▸ What you need to do
Search the entries for the string "pinky" and give the number of lines that hold it, nothing more.

▸ Material shown

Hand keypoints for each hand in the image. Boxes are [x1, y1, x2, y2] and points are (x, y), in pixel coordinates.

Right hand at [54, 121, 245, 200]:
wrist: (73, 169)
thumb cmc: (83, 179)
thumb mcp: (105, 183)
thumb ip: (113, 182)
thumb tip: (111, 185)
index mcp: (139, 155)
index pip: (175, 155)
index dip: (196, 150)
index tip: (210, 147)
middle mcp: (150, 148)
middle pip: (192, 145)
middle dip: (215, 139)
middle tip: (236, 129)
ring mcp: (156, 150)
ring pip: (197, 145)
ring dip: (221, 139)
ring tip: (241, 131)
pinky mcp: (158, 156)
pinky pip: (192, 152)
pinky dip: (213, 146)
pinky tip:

▸ Exercise output
4